3. Nvidia-Monopol: Ein einzelner Chipkonzern kontrolliert KI-Goldrausch

Hartmut Gieselmann beschreibt Nvidias Vormacht als "Schaufellieferant des digitalen Goldrauschs": Nur Nvidia biete leistungsfähige GPUs plus proprietäre CUDA-Umgebung, wodurch "absolute Monopolstellung" entstehe. Der Aktienwert von 4 Bio. US-Dollar sei entkoppelt vom operativen Geschäft und baue auf "Erwartungen der Anleger auf die Zukunft", was eine bevorstehende Blasenplatzen befürchten lasse.

4. Technofeudalismus: Plattformmacht führt zu neuen Abhängigkeiten

Die Autoren übernehmen das Konzept des Ökonomen Varoufakis: Microsofts 80-90 % Marktanteil bei Office ermögliche regelmäßige Preiserhöhungen um bis zu 40 % plus 400 € pro Jahr für KI-Copilot. Amazon verlange 30-50 % versteckte Gebühren von Marktplatz-Händlern und priorisiere eigene Produkte.

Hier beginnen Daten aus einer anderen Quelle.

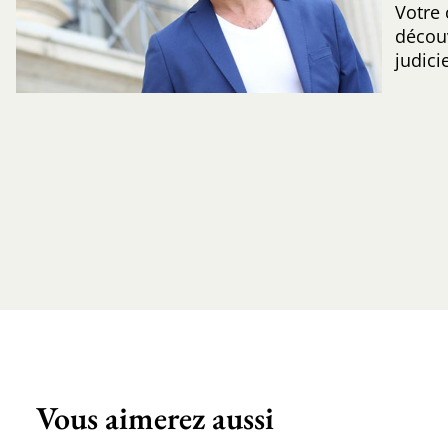
Votre 
découv
judic
Vous aimerez aussi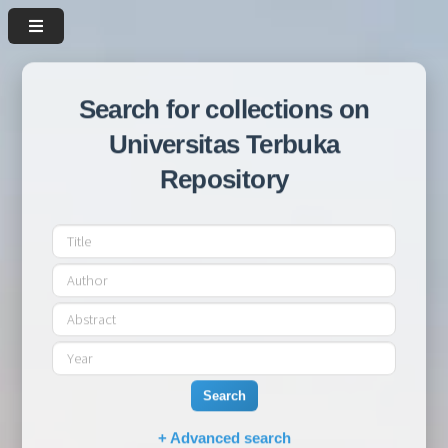
Search for collections on
Universitas Terbuka
Repository
Search
+ Advanced search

Durch geschlossene Ökosysteme würden "Plattform-Feudalherren" Märkte privatisieren.

5. Europäische Alternativen: Schweizer Open-Source-KI und LibreOffice-Migration

Andrea Trinkwalder berichtet von hoffnungsvollen Projekten: Die Schweiz entwickelt ein vollständig transparentes, Open-Source-Sprachmodell für Landessprachen, trainiert im mit Ökostrom betriebenen Lugano-Rechenzentrum. Schleswig-Holstein migriert Verwaltung und Schulen sukzessive auf LibreOffice und Linux, um Microsoft-Abhängigkeiten zu reduzieren und langfristig Lizenzkosten zu sparen.

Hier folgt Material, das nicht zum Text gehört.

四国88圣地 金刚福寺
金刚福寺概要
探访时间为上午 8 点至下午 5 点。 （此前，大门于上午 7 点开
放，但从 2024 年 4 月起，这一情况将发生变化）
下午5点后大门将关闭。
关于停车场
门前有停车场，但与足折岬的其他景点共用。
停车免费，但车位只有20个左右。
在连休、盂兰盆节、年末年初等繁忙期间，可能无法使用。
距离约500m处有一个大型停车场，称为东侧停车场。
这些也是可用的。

6. Ausbeutung im globalen Süden: Klickworker entschärfen brutale Inhalte

Greta Friedrich deckt auf, dass hinter KI-Modellen Millionen Klickworker weltweit stehen, die unter Prekarisierung labeln und schlimmste Inhalte (Folter, Missbrauch) moderieren müssen: "600, 700 Tickets pro Tag ... ohne psychologische Unterstützung." Die Techkonzerne würden Verantwortung über Subunternehmen ausborgen, während die Wertschöpfung in wenige Handvoll Unternehmen fließt.

Einordnung

Der Podcast liefert eine stringent recherchierte, faktenreiche Abrechnung mit den Machtverhältnissen im globalen Tech-Markt. Die drei c't-Redakteur:innen verzichten auf billige Polemik, belegen Zahlen mit Quellen und zeigen Alternativen auf. Besonders wertvoll: Sie durchbrechen die Selbstverständlichkeit, mit der wir Monopolstrukturen akzeptieren, und benennen die sozialen sowie ökologischen Externalitäten. Kritisch bleibt, dass die europäischen Gegenentwürfe noch in den Kinderschuhen stecken; der Bogen von der Diagnose zur handlungsfähigen Gegenmacht wird gewagt, aber nicht vollends geschlossen. Für Hörer:innen, die verstehen wollen, warum ihre Stromrechnung, Software-Kosten und Freund:innen-Netzwerke von Kalifornien aus bestimmt werden, lohnt sich die knapp 40-minütige Analyse trotzdem – sie vermittelt ökonomische Zusammenhänge verständlich und ohne Fachchinesisch.

Hörempfehlung: Ja – wer wissen will, wie sieben Konzerne ganze Volkswirtschaften beeinflussen und was Europa dagegen tun könnte, bekommt hier eine informative, sachliche Einführung.